(EXTRACT Opens)

Learned something new today, friends! If you suspect your baby might have an ear infection, there are places you should not take him. Topping that list is AN UNDERGROUND CAVE.
His mouth is smiling but his eyes say "I just screamed for forty-five minutes IN A CAVE!"
Ryan and I saw this cave on a PBS show we watched last Saturday night because we are too cool for words and decided we needed to go see it for ourselves. It was about an hour away and we managed to keep the kids excited by calling it a "science field trip" and stopping at Sonic for breakfast tacos along the way.
At the entrance to the park was the original visitor's center, built by the CCC in the thirties and it was SO COOL. It was the size of a small house and constructed of local stone with wooden beams and shingles. A large wrought iron chandelier hung in the main room, which had a grand domed ceiling decorated with rocks and crystals found inside the cave. It had a staircase outside that led up two winding stories to the roof, which served as an observation deck with a compass rose inlaid into the stone floor.
We all claimed the cozy room with the balcony on the second floor as "our room". My parents and niece came with us and people thought the four little blond children were all ours. One person said to Sibley "Oh, look at you! You're the only girl! I bet you can hold your own, though!"
We finally managed to get the kids away from the magical storybook castle house and moving towards the cave and were treated to more intricate stonework and a huge natural stone arch that led into the cave.
The kids were excited but nervous the whole time we were inside. Wes spent lots of time draped over my dad's shoulder. Charlie clung to my hand so fiercely I had to pry my fingers free if I needed to scratch my nose or get half undressed to feed the baby.

(EXTRACT Closes)
(RECORDS PROVIDED Opens)

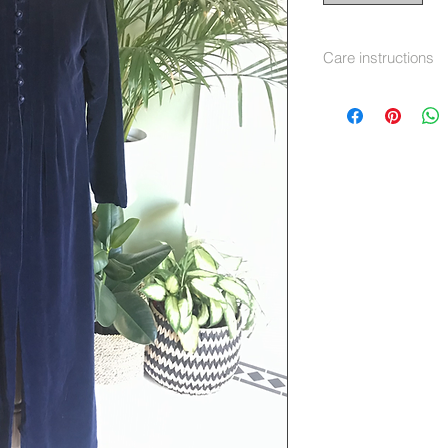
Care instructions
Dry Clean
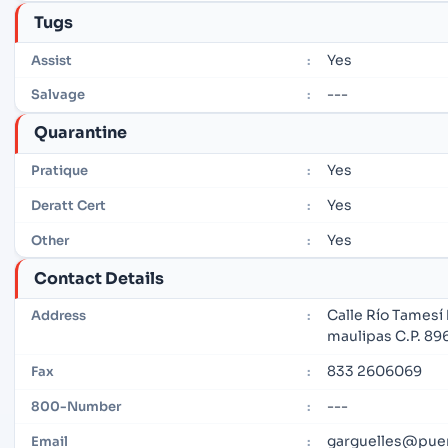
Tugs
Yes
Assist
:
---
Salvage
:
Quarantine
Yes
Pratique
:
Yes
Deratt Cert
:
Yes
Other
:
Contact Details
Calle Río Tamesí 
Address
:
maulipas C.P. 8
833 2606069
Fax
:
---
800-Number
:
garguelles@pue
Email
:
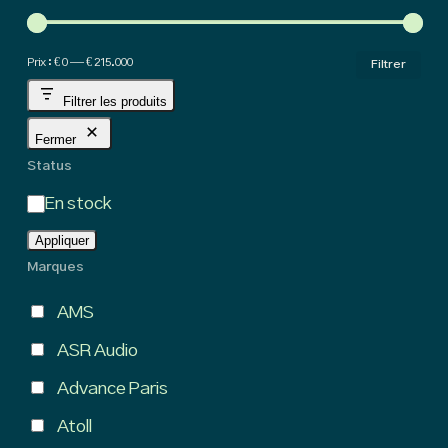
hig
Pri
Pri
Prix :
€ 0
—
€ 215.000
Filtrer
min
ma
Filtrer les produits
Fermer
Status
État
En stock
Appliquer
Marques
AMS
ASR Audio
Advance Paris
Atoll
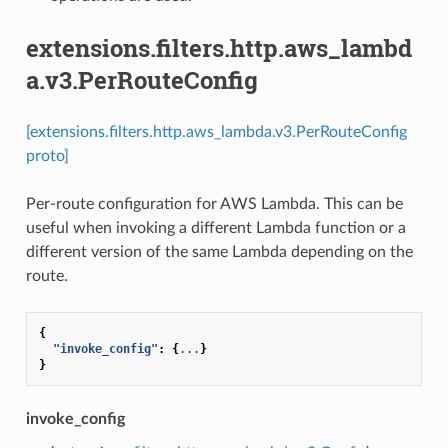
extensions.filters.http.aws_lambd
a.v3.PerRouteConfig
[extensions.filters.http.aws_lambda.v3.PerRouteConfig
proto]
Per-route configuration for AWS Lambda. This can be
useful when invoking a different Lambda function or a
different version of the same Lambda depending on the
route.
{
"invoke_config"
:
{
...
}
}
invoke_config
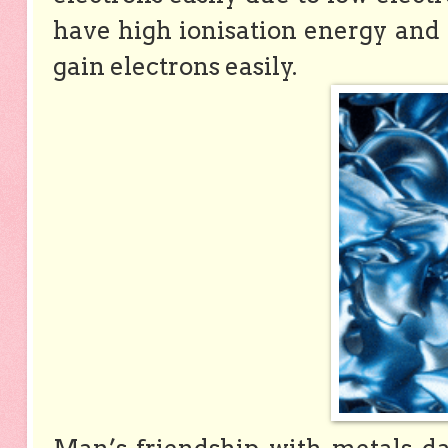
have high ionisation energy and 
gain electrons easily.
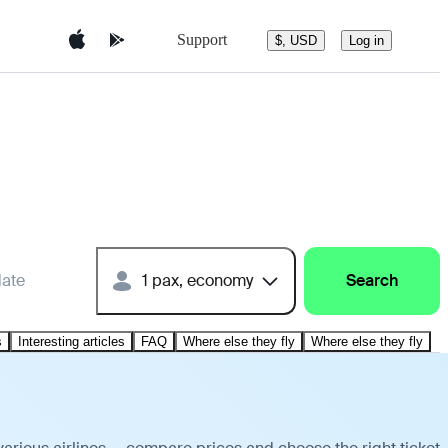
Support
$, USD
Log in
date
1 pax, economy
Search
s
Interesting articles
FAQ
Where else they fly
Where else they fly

(RECORDS PROVIDED Closes)

### PROBLEMS TO SOLVE
a – How would you translate this sentence from the cave trip post into Spanish: "It was the size of a small house and constructed of local stone with wooden beams and shingles."
b – Do these statements agree with the cave trip post? Answer yes or no for each, and quote the words of the post that decide it.
(i) The cave was about an hour away.
(ii) The original visitor's center was built in the fifties.
(iii) Ryan and the writer first saw the cave on a PBS show.
c – Could you rewrite the cave trip post from "Learned something new" to "along the way.", putting "a drive-in" in place of "Sonic"?
The items are not needed for any of the work here.

### WRITTEN ANSWERS
a – Tenía el tamaño de una casa pequeña y estaba construido con piedra de la zona, con vigas de madera y tejas.

b –
(i) Yes: "It was about an hour away"
(ii) No: "built by the CCC in the thirties"
(iii) Yes: "Ryan and I saw this cave on a PBS show"

c –
Learned something new today, friends! If you suspect your baby might have an ear infection, there are places you should not take him. Topping that list is AN UNDERGROUND CAVE.
His mouth is smiling but his eyes say "I just screamed for forty-five minutes IN A CAVE!"
Ryan and I saw this cave on a PBS show we watched last Saturday night because we are too cool for words and decided we needed to go see it for ourselves. It was about an hour away and we managed to keep the kids excited by calling it a "science field trip" and stopping at a drive-in for breakfast tacos along the way.